Tugas Anda:
1. Jawab pertanyaan berikut berdasarkan artikel tentang masa jabatan Jaksa Agung:
(a) Sejak tahun berapa konvensi ketatanegaraan tentang masa jabatan Jaksa Agung berlangsung, menurut putusan MK?
(b) Menurut Donald Rumokoy, di negara-negara seperti apa konvensi ketatanegaraan terutama ditemukan?
(c) Menurut Bagir Manan, dalam keadaan tertentu pengadilan dapat mempergunakan konvensi sebagai apa?
2. Tulis ulang secara lebih singkat paragraf dalam artikel tentang masa jabatan Jaksa Agung yang diawali "Apabila ditelaah lebih lanjut". Pertahankan fakta-fakta utamanya.
3. Tuliskan lanjutan artikel tentang masa jabatan Jaksa Agung, mulai setelah kalimat terakhir yang ada.

Artikel:
***

Apabila ditelaah lebih lanjut, sebenarnya praktik pengangkatan Jaksa Agung merupakan konvensi atau kebiasaan ketatanegaraan, hal ini nampak dalam putusan MK terkait kasus Yusril Ihza Mahendra yang menyatakan bahwa berakhirnya masa jabatan Jaksa Agung, sesuai dengan konvensi ketatanegaraan yang berlangsung sejak tahun 1961, bersamaan dengan pengangkatan seluruh Menteri anggota Kabinet, karena Jaksa Agung adalah bagian dari Kabinet dengan kedudukan setingkat Menteri Negara, sehingga masa jabatan Jaksa Agung adalah mengikuti masa bakti satu kabinet. Jika kabinet dibubarkan, maka demi hukum seluruh anggotanya secara otomatis “bubar” pula.

Hal demikian adalah wajar sebab menurut Donald Rumokoy, konvensi ketatanegaraan selalu ditemukan pada semua sistem ketatanegaraan, terutama di negara-negara demokrasi konstitusional.[1]  Hal ini disebabkan dalam konvensi ketatanegaraan, konvensi akan lebih berfungsi sebagai pelengkap dari konstitusi itu sendiri. Bahkan masih menurut Donald Rumokoy, Konvensi Ketatanegaraan tidak hanya sekedar berguna melengkapi UUD NRI Tahun 1945 yang berlaku, tetapi sekaligus dapat dimanfaatkan untuk mengatasi berbagai kekurangan dalam UUD NRI Tahun 1945.[2] Hal demikian juga berlaku terhadap masa jabatan seorang Jaksa Agung, berdasakan fakta persidangan yang berlangsung di Mahkamah Konstitusi, praktik pengangkatan Jaksa Agung yang dilantik bersamaan dengan pelantikan kabinet oleh Presiden sudah berlaku sejak tahun 1961 dan terus berlanjut hingga era Presiden Susilo Bambang Yudhoyono. Meskipun perlu diakui bahwa kelemahan konvensi ketatanegaraan yaitu tidak adanya daya paksa dalam pelaksanaannya, sehingga suatu konvensi dapat saja hilang ketika suatu kebiasaan ketatanegaraan tersebut dirumuskan dalam bentuk normatif. Namun menurut Bagir Manan walaupun dalam kenyataan konvensi tidak dapat dituntut, ditegakkan atau dipaksakan melalui pengadilan, namun tidak berarti dalam semua keadaan pengadilan tidak dapat mengakui keberadaan konvensi, dalam keadaan tertentu pengadilan dapat mempergunakan konvensi sebagai sarana menafsirkan suatu ketentuan dalam undang-undang,[3] in casu masa Jabatan Jaksa Agung Hendarman Supanji, Dalam pandangan penulis, keberadaan konvensi dapat saja dipergunakan dalam hal konkrit apabila :

1.       Terdapat kekosongan hukum (rechtsvacuum) 

2.       Telah terjadi kebiasaan secara terus-menerus terhadap suatu perbuatan yang konkrit (constitutional Habits)

***

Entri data

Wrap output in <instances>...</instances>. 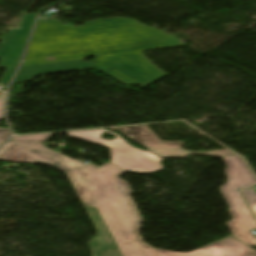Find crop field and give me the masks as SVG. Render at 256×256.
Here are the masks:
<instances>
[{
    "label": "crop field",
    "mask_w": 256,
    "mask_h": 256,
    "mask_svg": "<svg viewBox=\"0 0 256 256\" xmlns=\"http://www.w3.org/2000/svg\"><path fill=\"white\" fill-rule=\"evenodd\" d=\"M159 256H256V251L247 247L233 237H228L216 243L191 253H176L156 249Z\"/></svg>",
    "instance_id": "crop-field-6"
},
{
    "label": "crop field",
    "mask_w": 256,
    "mask_h": 256,
    "mask_svg": "<svg viewBox=\"0 0 256 256\" xmlns=\"http://www.w3.org/2000/svg\"><path fill=\"white\" fill-rule=\"evenodd\" d=\"M227 169V181L224 186H221V191L250 188L256 185V178L242 161L239 155H232L221 158Z\"/></svg>",
    "instance_id": "crop-field-7"
},
{
    "label": "crop field",
    "mask_w": 256,
    "mask_h": 256,
    "mask_svg": "<svg viewBox=\"0 0 256 256\" xmlns=\"http://www.w3.org/2000/svg\"><path fill=\"white\" fill-rule=\"evenodd\" d=\"M229 205V213L232 215L227 226L234 236L250 246H256V237L251 230L256 229V222L250 214L238 190L221 192Z\"/></svg>",
    "instance_id": "crop-field-4"
},
{
    "label": "crop field",
    "mask_w": 256,
    "mask_h": 256,
    "mask_svg": "<svg viewBox=\"0 0 256 256\" xmlns=\"http://www.w3.org/2000/svg\"><path fill=\"white\" fill-rule=\"evenodd\" d=\"M4 99H5V92H0V120L3 118Z\"/></svg>",
    "instance_id": "crop-field-16"
},
{
    "label": "crop field",
    "mask_w": 256,
    "mask_h": 256,
    "mask_svg": "<svg viewBox=\"0 0 256 256\" xmlns=\"http://www.w3.org/2000/svg\"><path fill=\"white\" fill-rule=\"evenodd\" d=\"M109 133L116 138L111 141L103 140L100 136ZM68 136L105 146L110 149L111 163L124 171L137 173H152L162 169L160 164L162 158L136 147L130 146L123 138L113 132L104 129L91 131L67 132Z\"/></svg>",
    "instance_id": "crop-field-3"
},
{
    "label": "crop field",
    "mask_w": 256,
    "mask_h": 256,
    "mask_svg": "<svg viewBox=\"0 0 256 256\" xmlns=\"http://www.w3.org/2000/svg\"><path fill=\"white\" fill-rule=\"evenodd\" d=\"M158 150H161V149H158ZM165 150H181V149H165ZM207 153L215 154V155H217L219 157H224V156H228V155L234 154V153H232L228 149L220 150V151H216V152H207Z\"/></svg>",
    "instance_id": "crop-field-15"
},
{
    "label": "crop field",
    "mask_w": 256,
    "mask_h": 256,
    "mask_svg": "<svg viewBox=\"0 0 256 256\" xmlns=\"http://www.w3.org/2000/svg\"><path fill=\"white\" fill-rule=\"evenodd\" d=\"M150 152L162 157V158H186L188 152L185 151H153ZM191 154H200V155H211L207 153H191ZM214 156V155H212Z\"/></svg>",
    "instance_id": "crop-field-10"
},
{
    "label": "crop field",
    "mask_w": 256,
    "mask_h": 256,
    "mask_svg": "<svg viewBox=\"0 0 256 256\" xmlns=\"http://www.w3.org/2000/svg\"><path fill=\"white\" fill-rule=\"evenodd\" d=\"M40 21L22 66L96 57L92 67L122 85L147 86L167 76L145 60L142 51L182 46L180 40L132 19L90 21L80 27Z\"/></svg>",
    "instance_id": "crop-field-1"
},
{
    "label": "crop field",
    "mask_w": 256,
    "mask_h": 256,
    "mask_svg": "<svg viewBox=\"0 0 256 256\" xmlns=\"http://www.w3.org/2000/svg\"><path fill=\"white\" fill-rule=\"evenodd\" d=\"M46 142L9 141L0 150L1 161L52 165L66 172L99 229L98 242H90L93 256H157L143 243L138 231L142 218L135 207L127 181L119 178L123 170L107 162L101 167L71 160L47 149ZM87 208V206H86Z\"/></svg>",
    "instance_id": "crop-field-2"
},
{
    "label": "crop field",
    "mask_w": 256,
    "mask_h": 256,
    "mask_svg": "<svg viewBox=\"0 0 256 256\" xmlns=\"http://www.w3.org/2000/svg\"><path fill=\"white\" fill-rule=\"evenodd\" d=\"M242 193L256 216V193L254 189L242 190Z\"/></svg>",
    "instance_id": "crop-field-12"
},
{
    "label": "crop field",
    "mask_w": 256,
    "mask_h": 256,
    "mask_svg": "<svg viewBox=\"0 0 256 256\" xmlns=\"http://www.w3.org/2000/svg\"><path fill=\"white\" fill-rule=\"evenodd\" d=\"M35 17V14L25 15L20 24L21 30H11L4 34L0 43V69L17 66Z\"/></svg>",
    "instance_id": "crop-field-5"
},
{
    "label": "crop field",
    "mask_w": 256,
    "mask_h": 256,
    "mask_svg": "<svg viewBox=\"0 0 256 256\" xmlns=\"http://www.w3.org/2000/svg\"><path fill=\"white\" fill-rule=\"evenodd\" d=\"M52 134H42V135H32V136H17L13 138L12 140H17V141H46L48 137H50Z\"/></svg>",
    "instance_id": "crop-field-11"
},
{
    "label": "crop field",
    "mask_w": 256,
    "mask_h": 256,
    "mask_svg": "<svg viewBox=\"0 0 256 256\" xmlns=\"http://www.w3.org/2000/svg\"><path fill=\"white\" fill-rule=\"evenodd\" d=\"M115 129L123 132L130 139L145 146L147 149L149 148H154V149L181 148L183 145V142H176V143L160 142L157 139V137L151 132V130L145 125L121 127V128H115Z\"/></svg>",
    "instance_id": "crop-field-9"
},
{
    "label": "crop field",
    "mask_w": 256,
    "mask_h": 256,
    "mask_svg": "<svg viewBox=\"0 0 256 256\" xmlns=\"http://www.w3.org/2000/svg\"><path fill=\"white\" fill-rule=\"evenodd\" d=\"M15 69L16 68H12V69H7L6 70L5 75H4V77H3L2 81H1L2 83L6 84V86H5L3 91L6 90V87H7L8 83H9V81H10V79H11V77H12L14 71H15Z\"/></svg>",
    "instance_id": "crop-field-14"
},
{
    "label": "crop field",
    "mask_w": 256,
    "mask_h": 256,
    "mask_svg": "<svg viewBox=\"0 0 256 256\" xmlns=\"http://www.w3.org/2000/svg\"><path fill=\"white\" fill-rule=\"evenodd\" d=\"M91 65H92V62L85 63L82 60H78V61H71V62L25 66L20 68L14 82L29 81V80H32L36 75L43 74V73L63 72V71L76 70V69H87V68H90Z\"/></svg>",
    "instance_id": "crop-field-8"
},
{
    "label": "crop field",
    "mask_w": 256,
    "mask_h": 256,
    "mask_svg": "<svg viewBox=\"0 0 256 256\" xmlns=\"http://www.w3.org/2000/svg\"><path fill=\"white\" fill-rule=\"evenodd\" d=\"M10 137V131L8 128H0V145L7 141Z\"/></svg>",
    "instance_id": "crop-field-13"
}]
</instances>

***

Jawaban per Tugas:
1.
(a) Sejak tahun 1961.
(b) Di negara-negara demokrasi konstitusional.
(c) Sebagai sarana menafsirkan suatu ketentuan dalam undang-undang.

2. Pengangkatan Jaksa Agung sebenarnya merupakan konvensi ketatanegaraan. Hal ini terlihat dalam putusan MK pada kasus Yusril Ihza Mahendra. Menurut putusan itu, sesuai konvensi yang berlaku sejak 1961, masa jabatan Jaksa Agung berakhir bersamaan dengan pengangkatan seluruh menteri anggota kabinet. Alasannya, Jaksa Agung adalah bagian dari kabinet dengan kedudukan setingkat Menteri Negara. Karena itu masa jabatannya mengikuti masa bakti satu kabinet. Jika kabinet dibubarkan, seluruh anggotanya demi hukum otomatis ikut bubar.

3.
Dalam hal konvensi ketatanegaraan, dengan mengutip pendapat Ivor Jennings, Sri Soemantri menyatakan bahwa konvensi ketatanegaraan yang semula berasal dari preseden itu timbul karena adanya sebab yang dapat dimengerti dan diterima secara umum dalam suatu kondisi politik yang ada. Dengan merujuk pernyataan Ivor Jennings nampak bahwa syarat utama suatu konvensi ialah harus adanya kejadian yang terjadi secara berulang-ulang, namun hal tersebut tidaklah selalu demikian, sebab adapula konvensi yang terjadi tanpa adanya kejadian konkrit yang terjadi secara berulang yang disebut dengan express agreement. E.C.S Wade and G. Philips “Convention are mixture or rules based on  custom and expediency but sometimes their source is express agreement”5 Apabila dihubungkan dengan kasus yang telah dijelaskan sebelumnya, maka praktik pengakatan Jaksa Agung sejak era tahun 1961 merupakan kebiasaan ketatanegaraan yang terjadi secara berulang-ulang sehingga dalam pandangan penulis adalah tepat apabila Mahkamah Konstitusi memutus demikian yaitu dengan memaknai masa jabatan Jaksa Agung itu berakhir dengan berakhirnya masa jabatan Presiden Republik Indonesia dalam satu periode bersama-sama masa jabatan anggota kabinet atau diberhentikan dalam masa jabatannya oleh Presiden dalam periode yang bersangkutan, karena selain tidak dijelaskan secara expressis verbis dalam UU Kejaksaan, kelemahan tersebut sebenarnya telah diakomodir oleh Konvensi Ketatanegaraan sebagai pelengkap UUD NRI Tahun 1945, dalam pandangan penulis bukan hanya sebagai pelengkap UUD NRI Tahun 1945, tetapi juga merupakan pelengkap konstitusi dalam arti luas.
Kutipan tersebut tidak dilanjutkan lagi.